Renforcer l’intervention des psychologues et des infirmiers de pratique avancée dans le parcours de soins pédopsychiatriques en complément des autres professionnels. Bien entendu, cette recommandation est pertinente. Cependant, le rapport a très peu évoqué l’intérêt de la pluridisciplinarité dans les soins infanto-juvéniles. Laissons le mot de la fin aux professionnels, membres de syndicats ou d’associations, qui, impliqués en tant que soignants de terrain, ont une connaissance fine de la situation. Que réclament-ils ?

  • Pour 200 000 habitants, un intersecteur de pédopsychiatrie : 3 CMP ou centres-médico-psychologiques, 2 CATTP ou centres d’accueil thérapeutique à temps partiel,  2 hôpitaux de jour et 2 unités de 10 lits d’hospitalisation complète.  Avec une équipe pluridisciplinaire : Infirmiers, pédopsychiatres, psychologues, cadres de santé de proximité, assistantes sociales, secrétaires, ASH, psychomotriciens, orthophonistes, éducateurs, un professeur des écoles. Selon la spécificité de la structure l’équipe est complétée par des aides soignants et autres professionnels.
  • Une organisation incluant d’emblée le médico-social (Centres Médico Psycho Pédagogiques ou CMPP)

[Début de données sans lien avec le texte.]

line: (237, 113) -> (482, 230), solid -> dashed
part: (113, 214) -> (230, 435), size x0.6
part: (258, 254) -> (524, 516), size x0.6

  • L’abrogation du décret 2021-1255 du 29 septembre relatif à la réforme du financement des activités de psychiatrie qui favorise les thérapies brèves et non les traitements de fond
  • Refus du  morcellement des soins en plateformes « spécialisées » sur des symptômes
  • L’arrêt de la politique d’appels à projets et de missions qui met en concurrence les établissements et les services
  • Une formation spécifique pour les infirmiers et les médecins. Ces derniers sont trop souvent formés par les centres hospitalo-universitaires, au détriment des hôpitaux psychiatriques.

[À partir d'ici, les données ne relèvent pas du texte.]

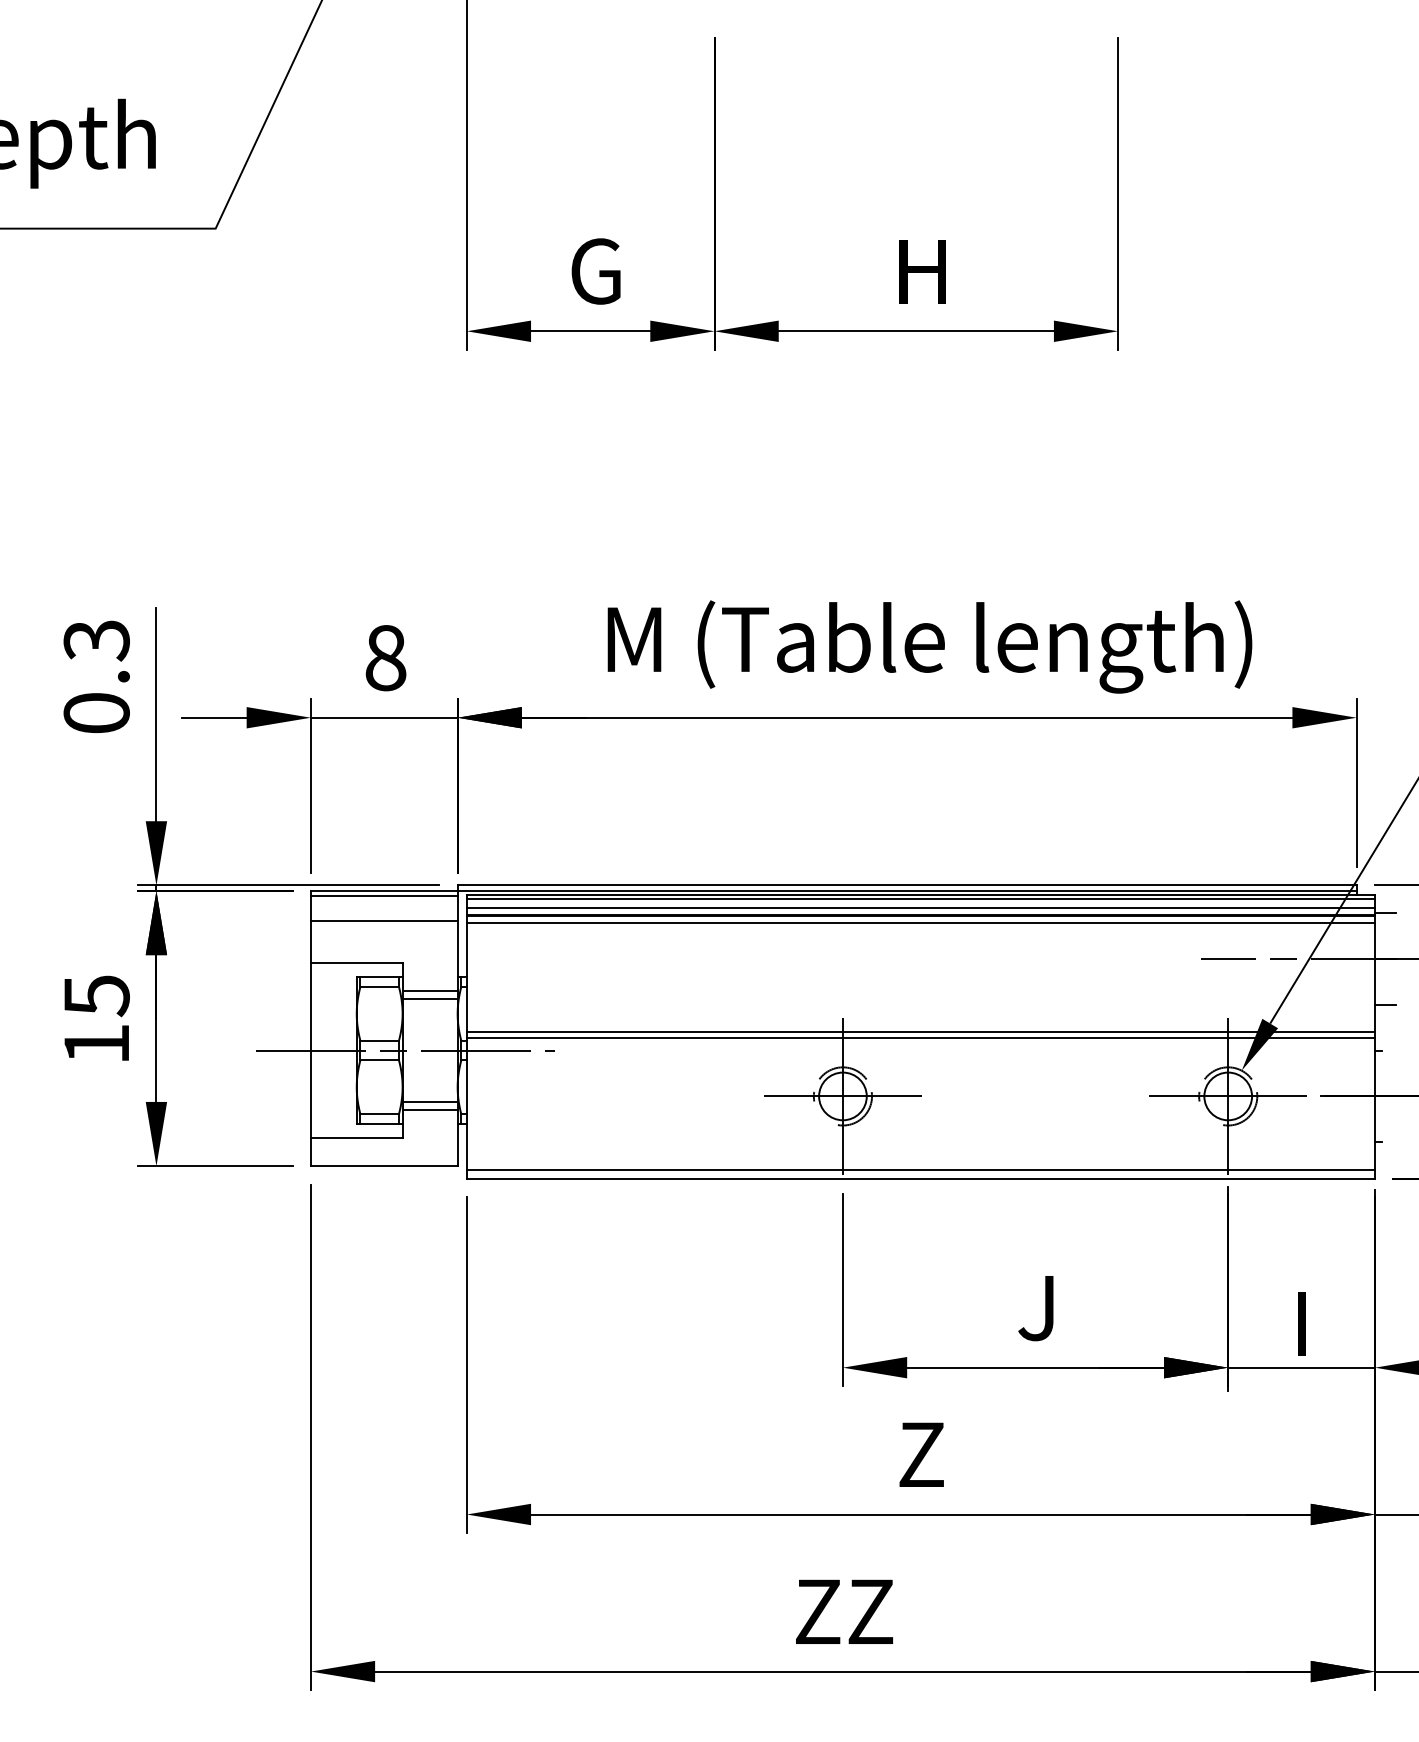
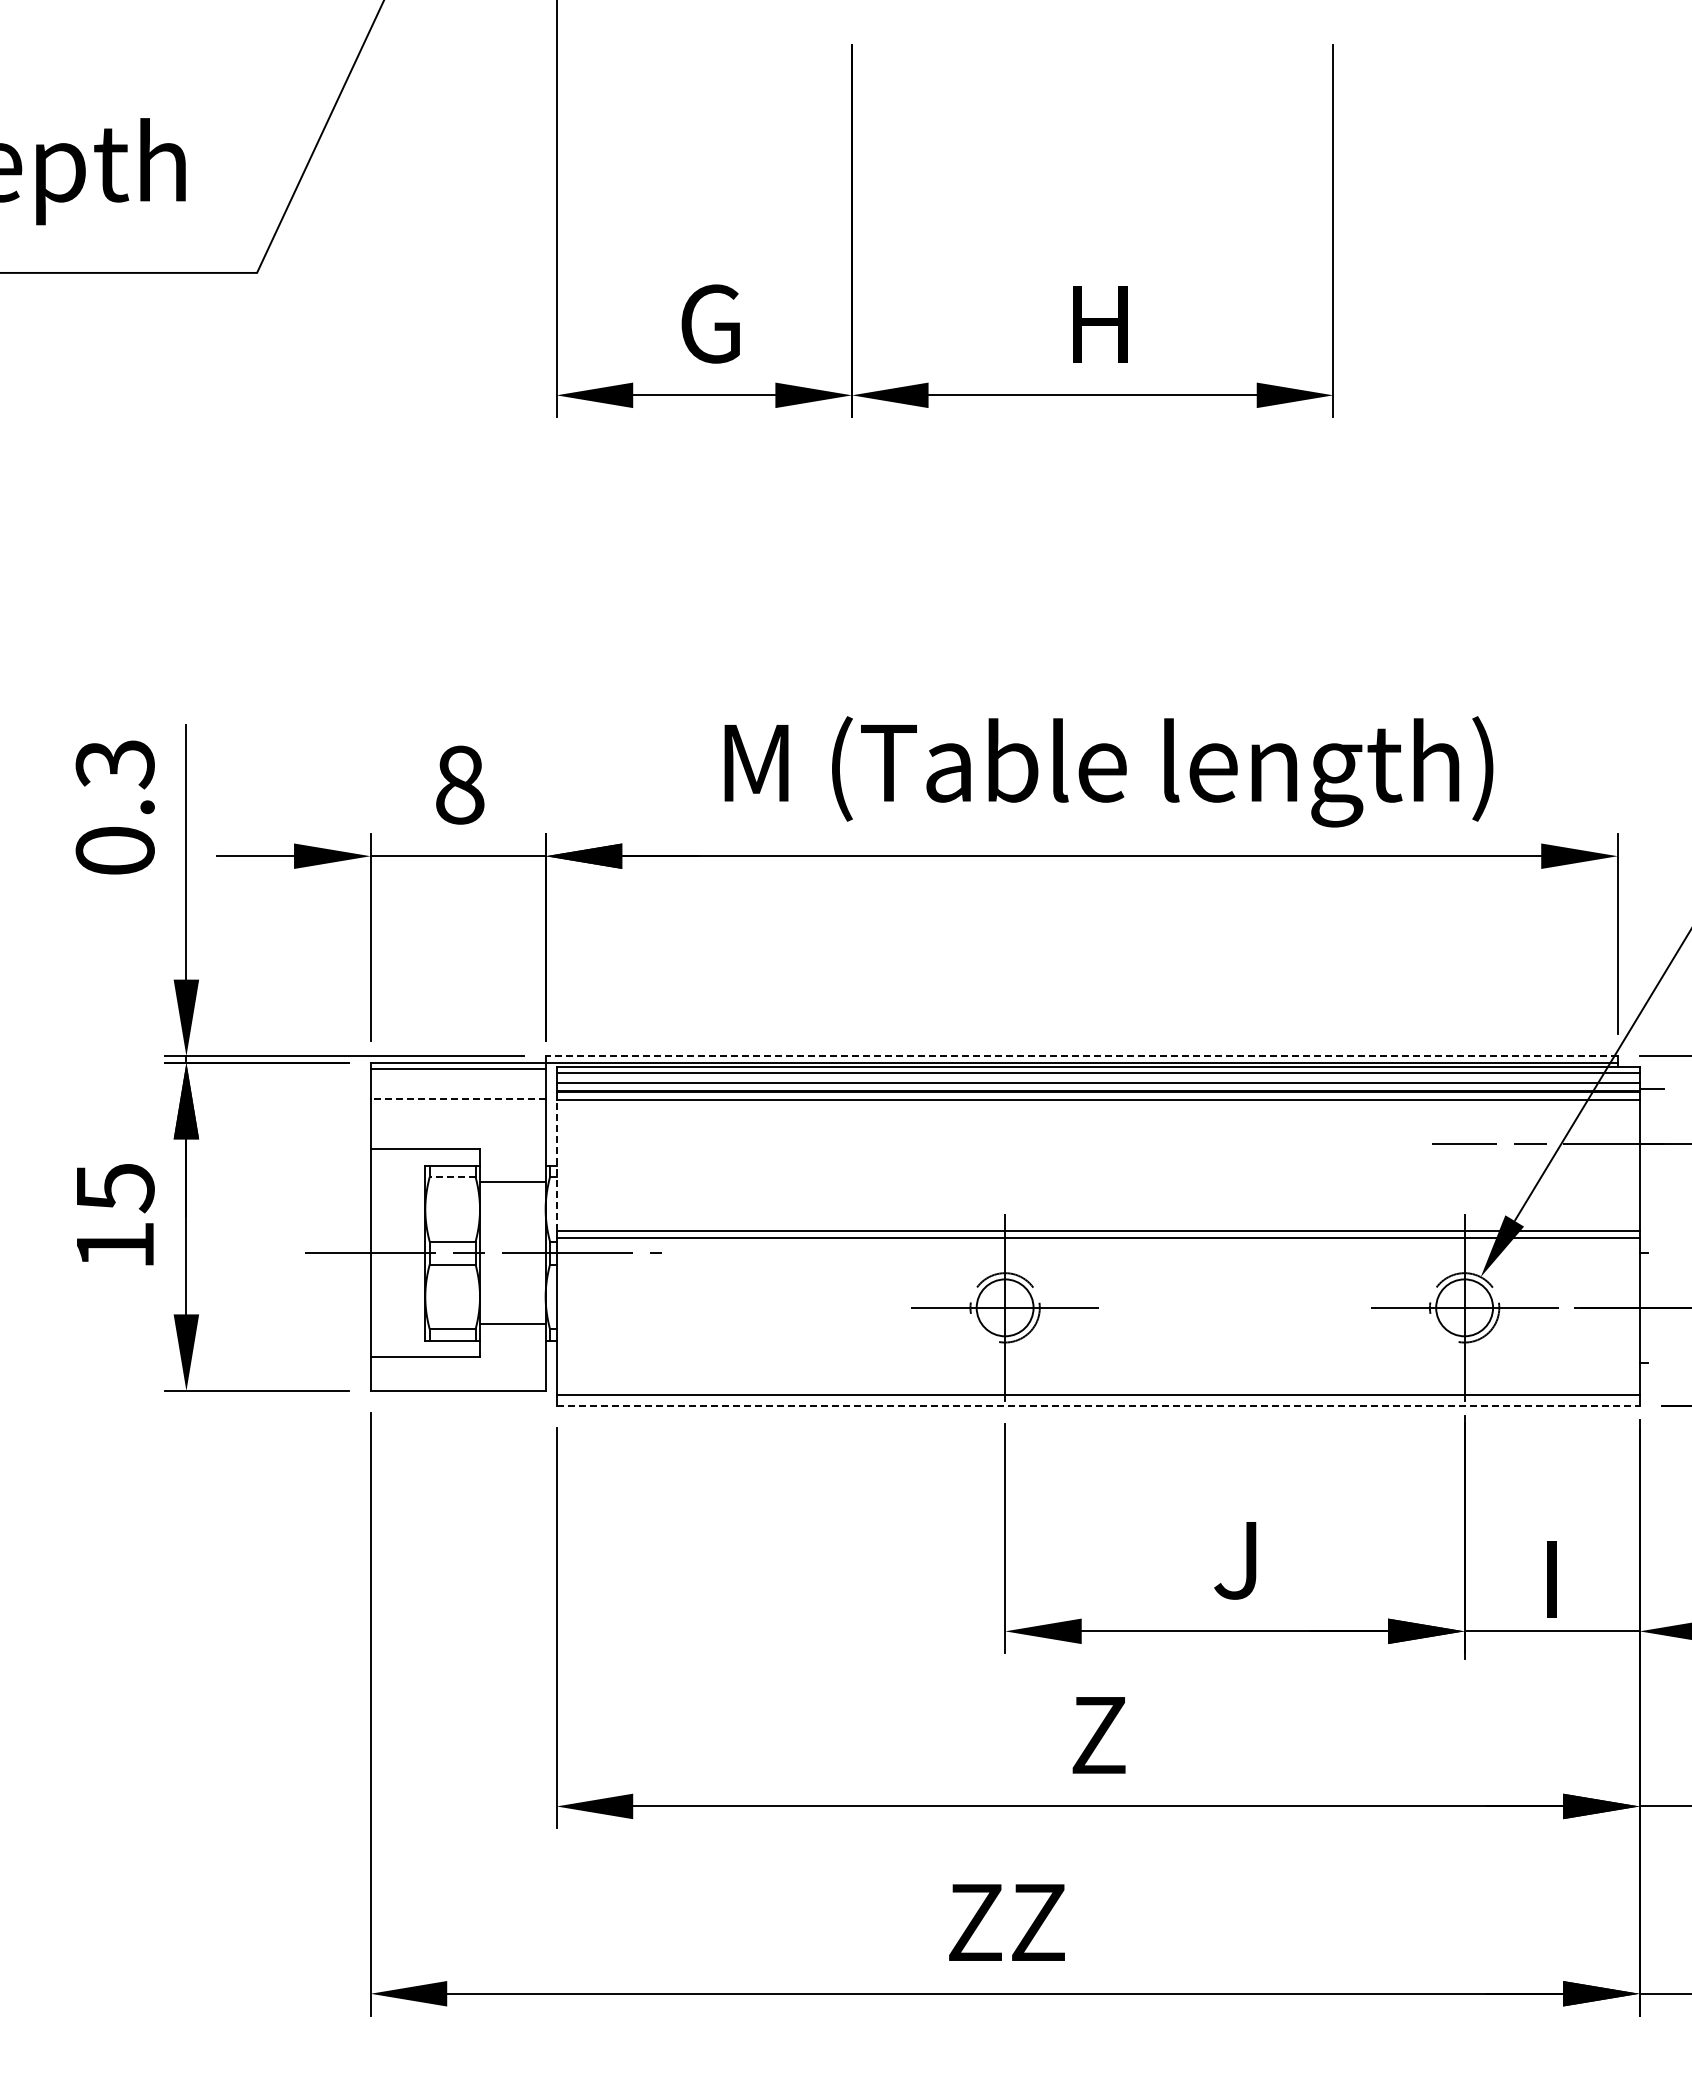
line: (906, 885) -> (1081, 1056), solid -> dashed
line: (384, 920) -> (458, 1098), solid -> dashed
line: (466, 977) -> (556, 1165), solid -> dashed
line: (379, 987) -> (452, 1177), solid -> dashed
line: (429, 998) -> (512, 1191), removed
line: (1384, 1004) -> (1651, 1198), removed
line: (429, 1102) -> (512, 1314), removed
line: (921, 1179) -> (1098, 1406), solid -> dashed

Au total, le changement de politique s’impose pour sauver le Pédopsychiatrie. Revitaliser les inter-secteurs de psychiatrie de l’enfant et l’adolescent, c’est la solution la plus efficace et la moins coûteuse pour redresser la situation catastrophique de la discipline. Des professionnels de ville travaillant en réseau, de façon éthique et responsable, trouveraient toute leur place dans ce modèle régénéré.